Supplied material:
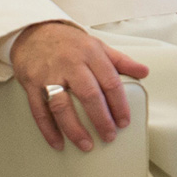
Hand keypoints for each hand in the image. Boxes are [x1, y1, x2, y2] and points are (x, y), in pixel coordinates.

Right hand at [11, 21, 149, 151]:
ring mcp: (49, 75)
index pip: (110, 81)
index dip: (119, 104)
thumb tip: (145, 71)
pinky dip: (48, 130)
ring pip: (62, 106)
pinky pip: (40, 111)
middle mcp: (71, 64)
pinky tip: (58, 142)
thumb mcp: (97, 46)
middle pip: (89, 95)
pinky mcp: (32, 84)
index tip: (124, 121)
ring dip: (75, 129)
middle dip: (101, 119)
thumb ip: (121, 61)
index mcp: (91, 53)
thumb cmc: (69, 42)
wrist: (34, 32)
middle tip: (110, 136)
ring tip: (86, 145)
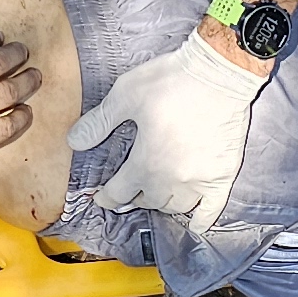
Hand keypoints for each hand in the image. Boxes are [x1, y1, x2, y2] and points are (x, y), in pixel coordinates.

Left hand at [66, 32, 267, 231]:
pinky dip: (201, 219)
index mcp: (145, 163)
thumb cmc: (170, 81)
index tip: (101, 197)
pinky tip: (194, 223)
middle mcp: (171, 179)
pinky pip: (211, 209)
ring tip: (156, 195)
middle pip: (149, 202)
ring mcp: (200, 181)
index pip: (119, 192)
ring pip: (177, 207)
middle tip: (129, 190)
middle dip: (135, 198)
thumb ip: (99, 122)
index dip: (106, 196)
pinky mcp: (223, 175)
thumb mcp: (125, 95)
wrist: (218, 72)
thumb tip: (74, 142)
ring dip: (163, 205)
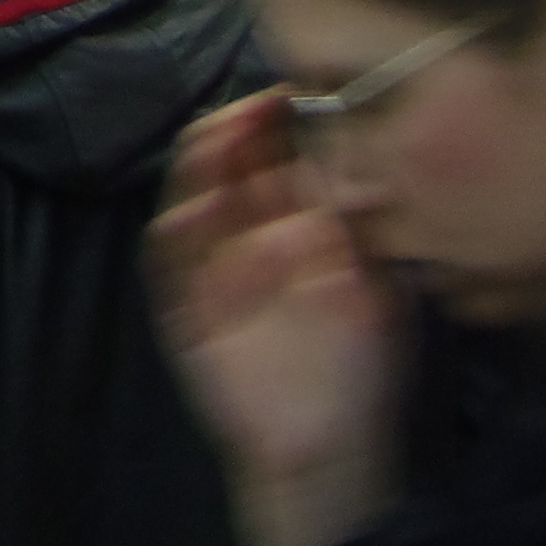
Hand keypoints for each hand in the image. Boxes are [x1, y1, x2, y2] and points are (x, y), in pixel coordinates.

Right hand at [149, 94, 402, 545]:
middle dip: (236, 131)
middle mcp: (244, 240)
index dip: (279, 126)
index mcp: (291, 229)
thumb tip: (362, 178)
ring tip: (224, 139)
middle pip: (225, 167)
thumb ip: (362, 242)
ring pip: (190, 201)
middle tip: (257, 107)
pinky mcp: (183, 309)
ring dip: (202, 167)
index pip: (273, 160)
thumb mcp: (376, 299)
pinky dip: (179, 235)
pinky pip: (169, 263)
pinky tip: (197, 215)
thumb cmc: (356, 373)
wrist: (324, 450)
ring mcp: (209, 273)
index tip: (295, 94)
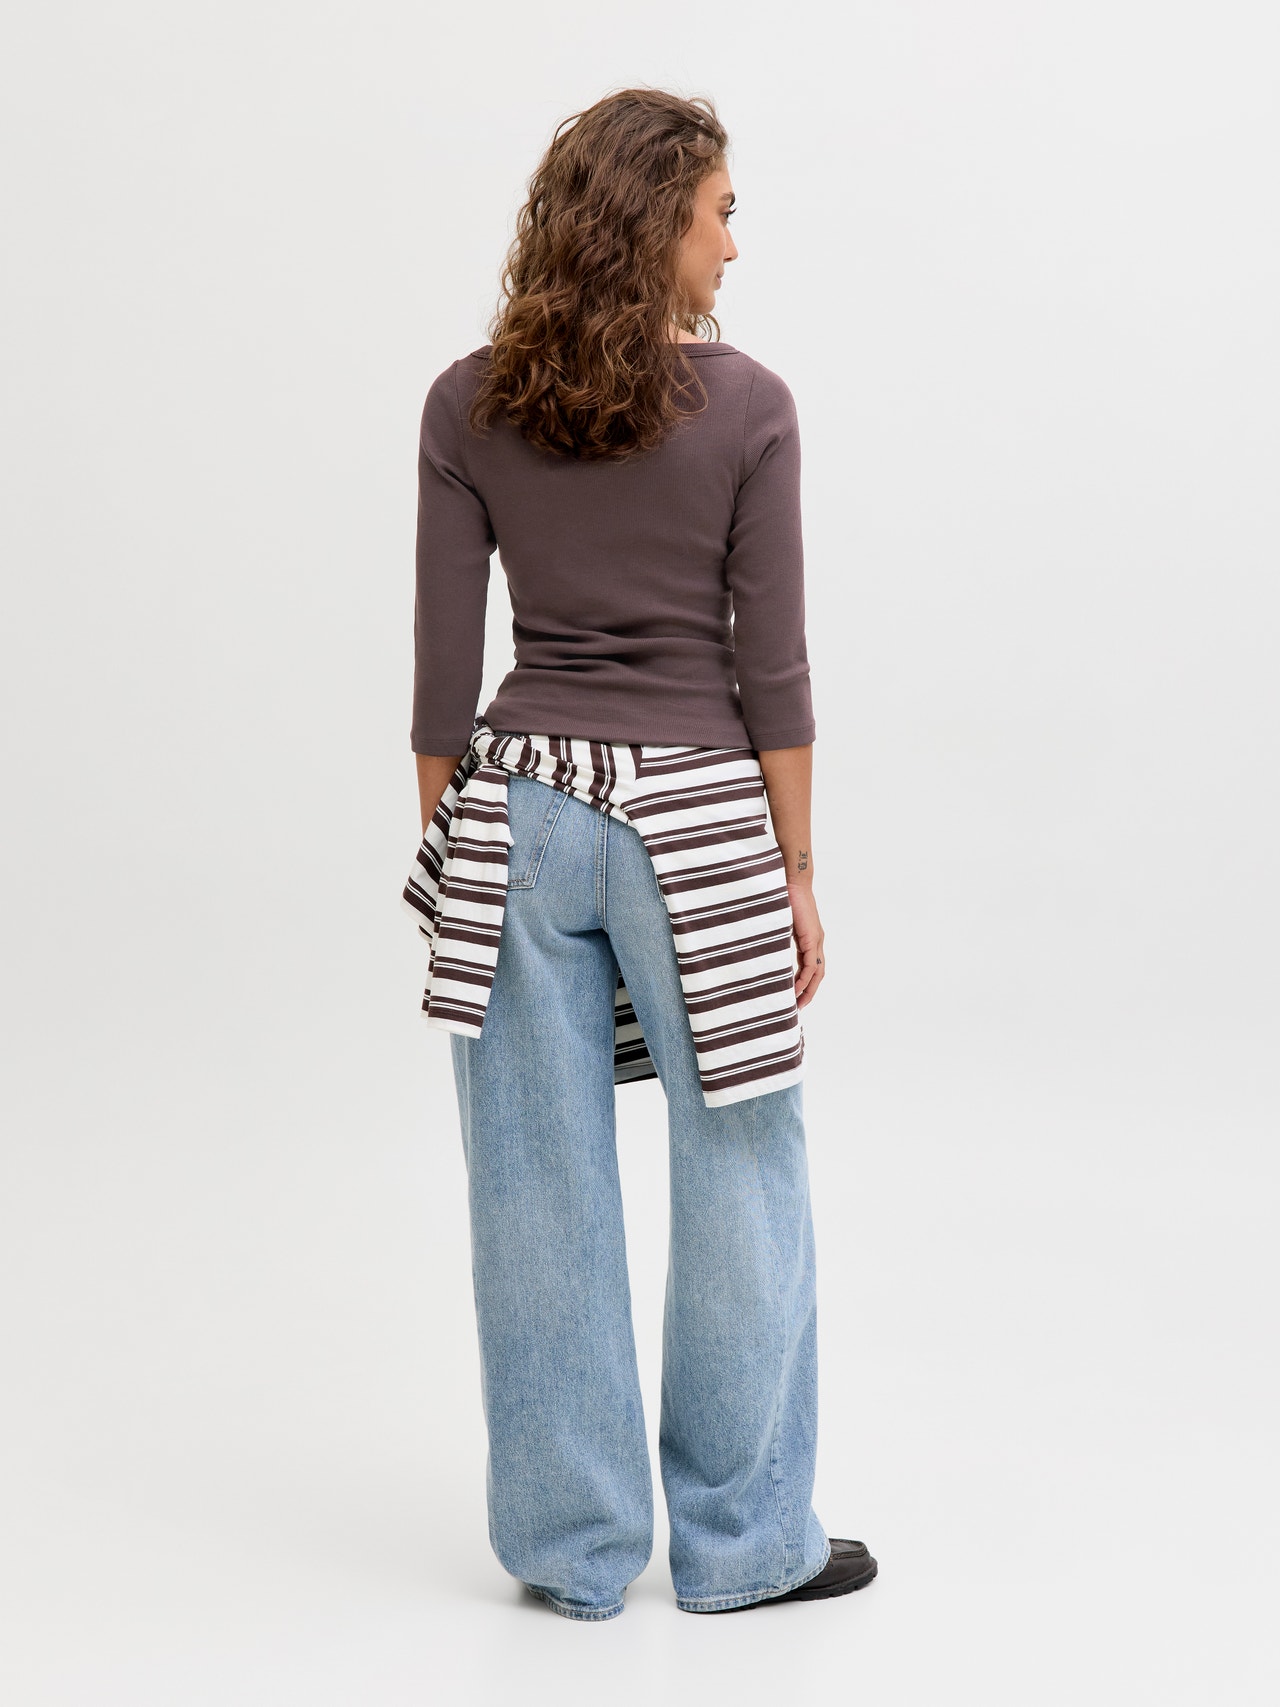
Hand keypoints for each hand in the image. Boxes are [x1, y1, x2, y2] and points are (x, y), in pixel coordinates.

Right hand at [787, 883, 824, 1009]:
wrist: (792, 879)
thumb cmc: (782, 895)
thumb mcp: (778, 922)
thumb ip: (775, 936)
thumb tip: (761, 946)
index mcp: (809, 938)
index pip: (810, 966)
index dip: (804, 982)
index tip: (793, 995)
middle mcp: (816, 941)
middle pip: (817, 974)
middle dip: (808, 992)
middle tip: (798, 1007)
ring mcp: (816, 940)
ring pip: (816, 973)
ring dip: (808, 990)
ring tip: (797, 1003)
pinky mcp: (812, 938)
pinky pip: (810, 966)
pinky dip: (804, 980)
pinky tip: (795, 989)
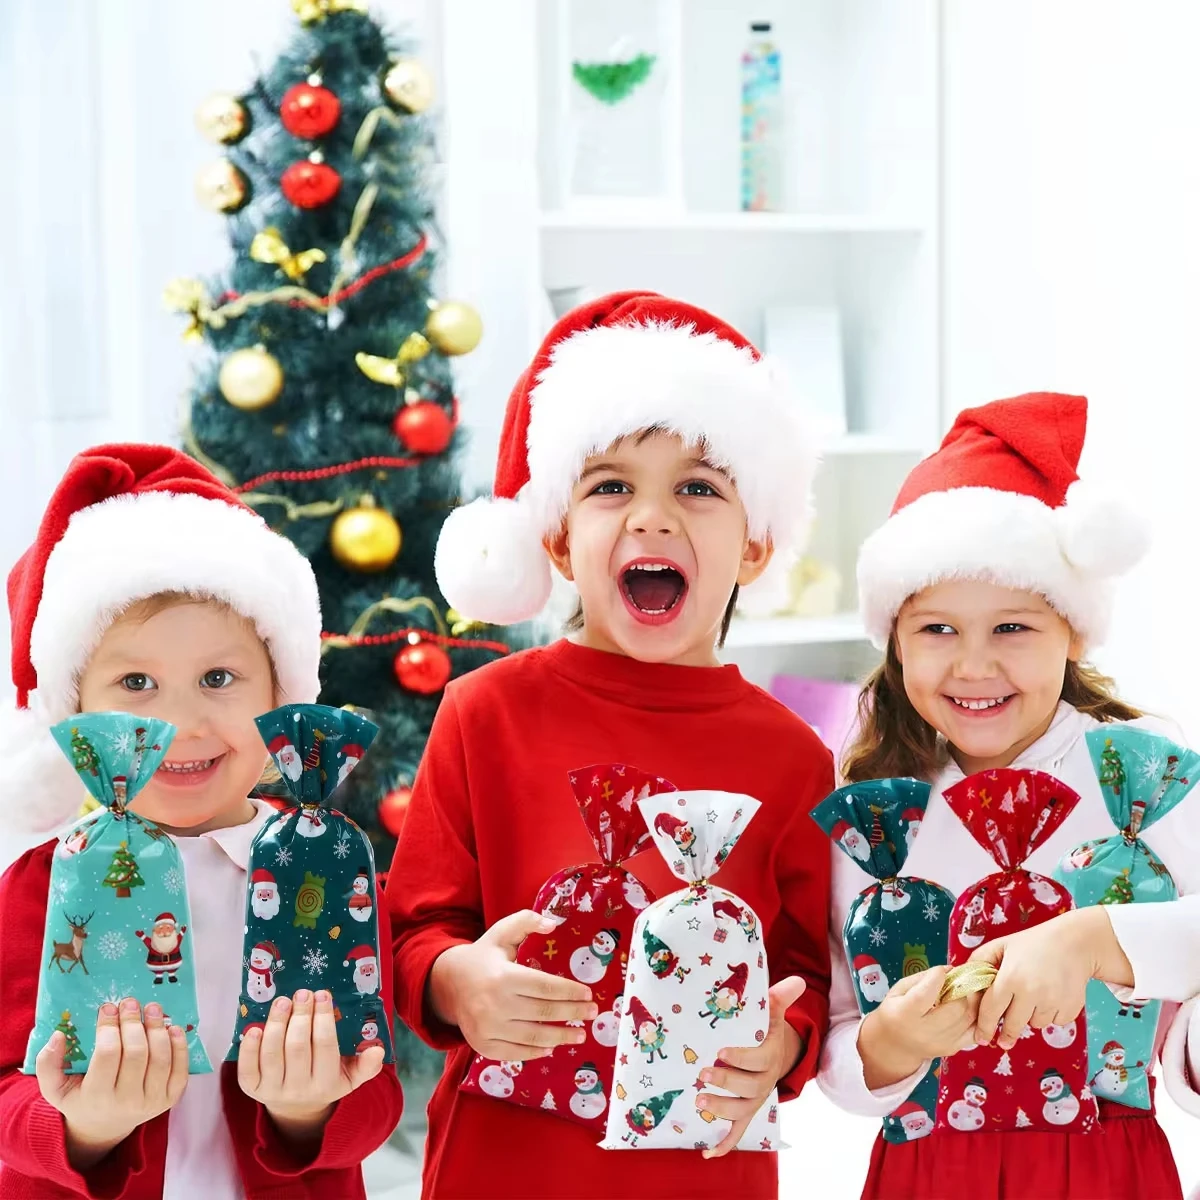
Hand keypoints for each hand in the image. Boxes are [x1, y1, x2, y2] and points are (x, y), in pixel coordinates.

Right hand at [35, 998, 188, 1169]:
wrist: (104, 1127)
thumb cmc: (80, 1099)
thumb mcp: (55, 1088)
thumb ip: (48, 1064)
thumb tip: (58, 1035)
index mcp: (96, 1098)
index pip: (107, 1055)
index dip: (109, 1027)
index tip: (108, 1007)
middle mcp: (126, 1102)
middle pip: (136, 1054)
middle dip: (134, 1023)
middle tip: (130, 1002)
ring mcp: (152, 1102)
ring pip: (160, 1059)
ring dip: (158, 1028)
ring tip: (152, 1008)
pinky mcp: (170, 1099)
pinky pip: (180, 1070)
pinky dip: (179, 1045)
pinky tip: (172, 1026)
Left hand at [238, 989, 382, 1141]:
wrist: (297, 1108)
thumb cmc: (326, 1080)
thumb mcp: (350, 1077)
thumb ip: (366, 1065)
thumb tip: (378, 1049)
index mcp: (326, 1084)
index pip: (325, 1047)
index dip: (323, 1018)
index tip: (323, 994)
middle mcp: (299, 1089)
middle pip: (297, 1047)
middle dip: (300, 1016)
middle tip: (303, 993)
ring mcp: (272, 1090)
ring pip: (272, 1053)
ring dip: (277, 1023)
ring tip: (283, 1001)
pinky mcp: (251, 1089)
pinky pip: (247, 1068)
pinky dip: (249, 1047)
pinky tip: (255, 1027)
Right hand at [428, 910, 597, 1059]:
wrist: (448, 982)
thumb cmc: (483, 957)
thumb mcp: (502, 933)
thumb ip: (526, 921)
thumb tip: (553, 924)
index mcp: (503, 976)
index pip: (545, 987)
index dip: (570, 992)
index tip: (588, 994)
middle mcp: (494, 1004)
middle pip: (543, 1011)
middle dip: (573, 1013)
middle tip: (592, 1013)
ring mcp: (487, 1028)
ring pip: (533, 1036)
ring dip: (561, 1037)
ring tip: (580, 1034)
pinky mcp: (483, 1045)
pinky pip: (515, 1053)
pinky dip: (535, 1052)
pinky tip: (551, 1047)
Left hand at [696, 976, 804, 1158]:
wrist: (779, 1053)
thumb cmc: (768, 1030)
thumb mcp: (774, 1013)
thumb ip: (780, 997)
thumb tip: (799, 980)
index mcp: (769, 1056)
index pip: (757, 1060)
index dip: (740, 1058)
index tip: (720, 1051)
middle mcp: (763, 1081)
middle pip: (748, 1088)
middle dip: (726, 1082)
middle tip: (703, 1073)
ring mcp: (755, 1099)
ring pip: (741, 1111)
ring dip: (721, 1108)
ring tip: (699, 1101)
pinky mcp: (747, 1111)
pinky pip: (739, 1132)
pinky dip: (725, 1144)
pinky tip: (708, 1152)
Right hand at [858, 966, 979, 1089]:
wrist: (895, 1047)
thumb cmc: (894, 1012)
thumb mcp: (899, 990)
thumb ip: (923, 978)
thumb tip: (950, 970)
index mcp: (905, 1014)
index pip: (927, 993)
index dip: (938, 977)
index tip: (941, 971)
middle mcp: (925, 1032)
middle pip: (956, 1008)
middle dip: (961, 990)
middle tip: (957, 983)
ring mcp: (942, 1044)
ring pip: (969, 1018)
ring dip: (971, 1002)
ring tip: (965, 992)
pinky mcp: (953, 1049)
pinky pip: (974, 1031)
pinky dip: (976, 1017)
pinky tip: (969, 1009)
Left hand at [970, 907, 1127, 1048]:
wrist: (1074, 943)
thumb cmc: (1032, 943)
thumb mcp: (1001, 945)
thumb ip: (979, 961)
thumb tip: (964, 981)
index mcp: (1010, 977)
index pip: (991, 1010)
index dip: (984, 1027)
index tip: (980, 1039)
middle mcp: (1031, 993)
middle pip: (1012, 1024)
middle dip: (1006, 1032)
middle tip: (1002, 1040)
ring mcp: (1052, 1002)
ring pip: (1034, 1024)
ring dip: (1030, 1017)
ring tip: (1034, 995)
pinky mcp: (1070, 1009)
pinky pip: (1053, 1022)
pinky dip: (1049, 1014)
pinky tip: (1051, 995)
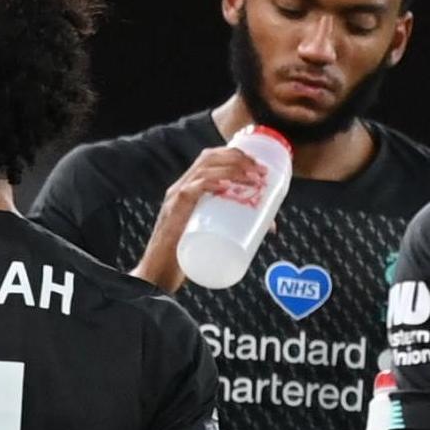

What you need to do:
Copy down every line of the entries containing the word "wrist".

Answer box:
wrist: (34, 32)
wrist: (218, 72)
wrist: (324, 450)
wrist: (792, 879)
wrist: (104, 1127)
wrist: (297, 1108)
wrist: (448, 982)
wrist: (779, 1053)
wrist: (895, 1047)
wrist: (1074, 943)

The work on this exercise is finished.